The internet did not invent cruelty, selfishness, or hatred. What it did was make them cheaper. When identity is obscured, and accountability disappears, people speak and act in ways they never would in person. Empathy erodes, language hardens, and escalation feels safe because consequences feel distant or nonexistent. Anonymity does not create darker impulses; it simply removes the social friction that once restrained them. There is a reason phones and computer screens are called dark mirrors.

This is why phrases like “I was just trolling” or “it’s just the internet” feel so familiar. They are modern versions of Jekyll’s justification. They allow people to separate their behavior from their sense of self, to outsource harm to a version of themselves that “doesn’t count.” Stevenson’s warning is clear and uncomfortable: moral outsourcing does not erase responsibility. It only postpones it.

This is what makes LinkedIn feel different from much of the rest of the internet.

LinkedIn is one of the few major platforms where anonymity is largely absent. Your name, role, professional history, and, often, your employer are visible. Your words are attached to you in ways that can influence trust, credibility, and opportunities. Even long after a post is deleted, its impression can remain.

Because of that, people behave differently here. Not because LinkedIn users are somehow more virtuous, but because accountability remains. When words have consequences, people slow down. They choose language more carefully. They think about how they are perceived, but also about how they impact others. The presence of identity reintroduces restraint, and restraint makes room for empathy.

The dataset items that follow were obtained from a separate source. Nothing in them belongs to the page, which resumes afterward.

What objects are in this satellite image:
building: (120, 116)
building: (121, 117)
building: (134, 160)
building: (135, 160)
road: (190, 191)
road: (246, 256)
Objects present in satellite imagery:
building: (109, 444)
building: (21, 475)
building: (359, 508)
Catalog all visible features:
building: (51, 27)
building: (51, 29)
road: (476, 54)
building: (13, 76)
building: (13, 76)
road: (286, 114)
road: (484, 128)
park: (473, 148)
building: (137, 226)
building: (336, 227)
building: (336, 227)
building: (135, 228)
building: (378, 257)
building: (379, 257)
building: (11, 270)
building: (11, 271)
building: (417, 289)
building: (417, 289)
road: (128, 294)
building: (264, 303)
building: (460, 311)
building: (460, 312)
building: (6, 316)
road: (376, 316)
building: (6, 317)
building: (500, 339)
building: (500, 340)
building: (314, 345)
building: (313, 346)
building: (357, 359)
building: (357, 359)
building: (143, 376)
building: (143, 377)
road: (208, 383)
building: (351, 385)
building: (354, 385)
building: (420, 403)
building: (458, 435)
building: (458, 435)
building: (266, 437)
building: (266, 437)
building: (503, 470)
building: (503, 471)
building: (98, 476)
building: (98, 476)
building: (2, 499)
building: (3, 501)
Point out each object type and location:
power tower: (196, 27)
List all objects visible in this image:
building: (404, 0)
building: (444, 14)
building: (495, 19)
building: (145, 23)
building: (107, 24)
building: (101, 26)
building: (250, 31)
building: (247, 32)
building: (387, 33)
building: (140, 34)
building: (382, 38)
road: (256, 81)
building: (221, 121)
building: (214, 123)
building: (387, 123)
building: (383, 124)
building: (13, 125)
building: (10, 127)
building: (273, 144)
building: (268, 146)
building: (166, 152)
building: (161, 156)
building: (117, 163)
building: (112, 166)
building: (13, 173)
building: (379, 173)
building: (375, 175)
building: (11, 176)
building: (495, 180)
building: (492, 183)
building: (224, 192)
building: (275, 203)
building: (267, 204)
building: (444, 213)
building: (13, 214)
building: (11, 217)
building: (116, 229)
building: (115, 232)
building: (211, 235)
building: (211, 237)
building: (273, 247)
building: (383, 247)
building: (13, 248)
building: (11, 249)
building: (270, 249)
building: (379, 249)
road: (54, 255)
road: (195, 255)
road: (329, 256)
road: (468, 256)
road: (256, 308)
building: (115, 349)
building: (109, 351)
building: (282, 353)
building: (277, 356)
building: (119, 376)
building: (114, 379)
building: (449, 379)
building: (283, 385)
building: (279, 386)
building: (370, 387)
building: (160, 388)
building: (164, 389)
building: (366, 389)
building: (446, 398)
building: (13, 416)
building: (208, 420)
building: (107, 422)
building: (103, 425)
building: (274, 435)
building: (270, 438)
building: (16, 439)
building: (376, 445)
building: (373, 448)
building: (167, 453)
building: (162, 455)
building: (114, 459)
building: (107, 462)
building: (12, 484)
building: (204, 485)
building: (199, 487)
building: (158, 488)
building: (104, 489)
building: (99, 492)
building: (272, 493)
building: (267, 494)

In Dr. Jekyll and Mr. Hyde, Hyde grows stronger precisely because the mask works. The lack of consequence teaches him what is permissible, and each transformation makes the next one easier. Jekyll does not lose control in a single moment; he relinquishes it gradually, choice by choice, because the disguise protects him from immediate harm. The tragedy is not that Hyde exists, but that Jekyll keeps choosing him.

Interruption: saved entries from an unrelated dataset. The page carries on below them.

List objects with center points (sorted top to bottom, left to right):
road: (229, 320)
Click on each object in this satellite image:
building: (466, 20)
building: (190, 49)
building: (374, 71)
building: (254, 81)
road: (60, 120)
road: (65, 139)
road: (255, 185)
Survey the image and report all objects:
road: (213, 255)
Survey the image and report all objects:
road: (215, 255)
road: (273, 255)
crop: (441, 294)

The same dynamic plays out at scale online. Where anonymity dominates, cruelty escalates. Where identity is visible, behavior moderates. Where people are accountable for their words, humanity tends to reappear. Platforms shape behavior not through ideology, but through consequences.

One of the healthiest aspects of LinkedIn is that your words belong to you. They reflect your judgment, your values, and your professionalism. That reality does not silence people; it grounds them. It reminds us that communication is not just expression, but responsibility.

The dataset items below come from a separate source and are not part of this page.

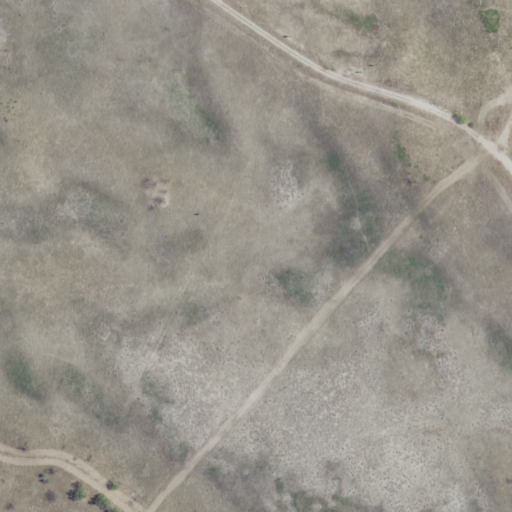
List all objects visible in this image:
road: (365, 106)
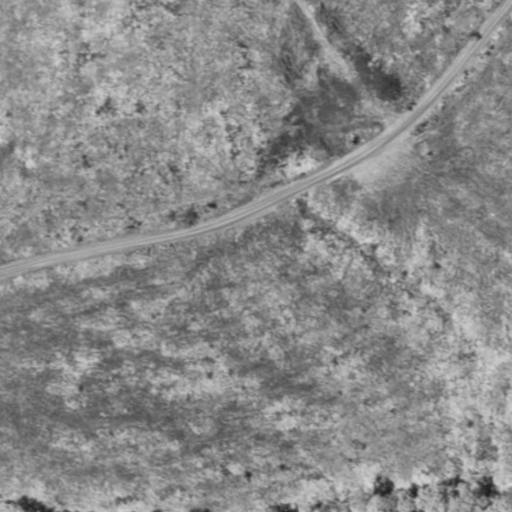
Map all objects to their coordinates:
road: (275, 191)
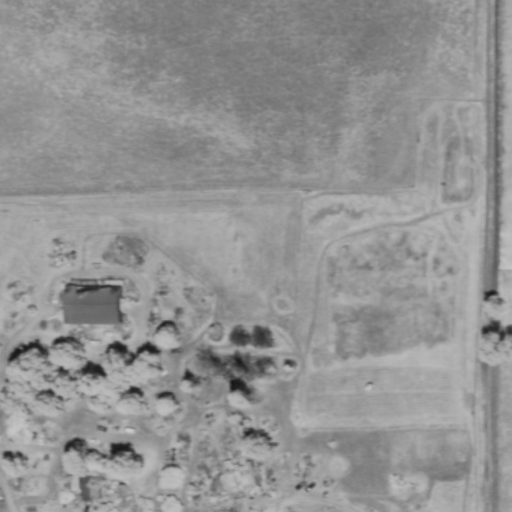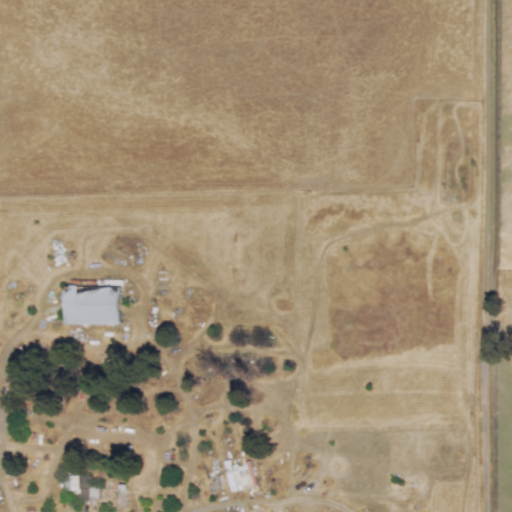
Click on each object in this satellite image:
building: (92, 303)
building: (91, 304)
road: (482, 419)
building: (238, 476)
building: (239, 477)
road: (71, 511)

Stevenson’s story endures because its insight is timeless. Who we are when no one is watching matters. But who we are when our name is attached to our words may matter even more.

In a digital world full of masks, LinkedIn quietly insists on something increasingly rare: speak as yourself, and live with what you say. That may be why real conversations still happen here.

My writing here does not necessarily serve a business purpose; it’s more of my personal observations. Thank you for reading my thoughts.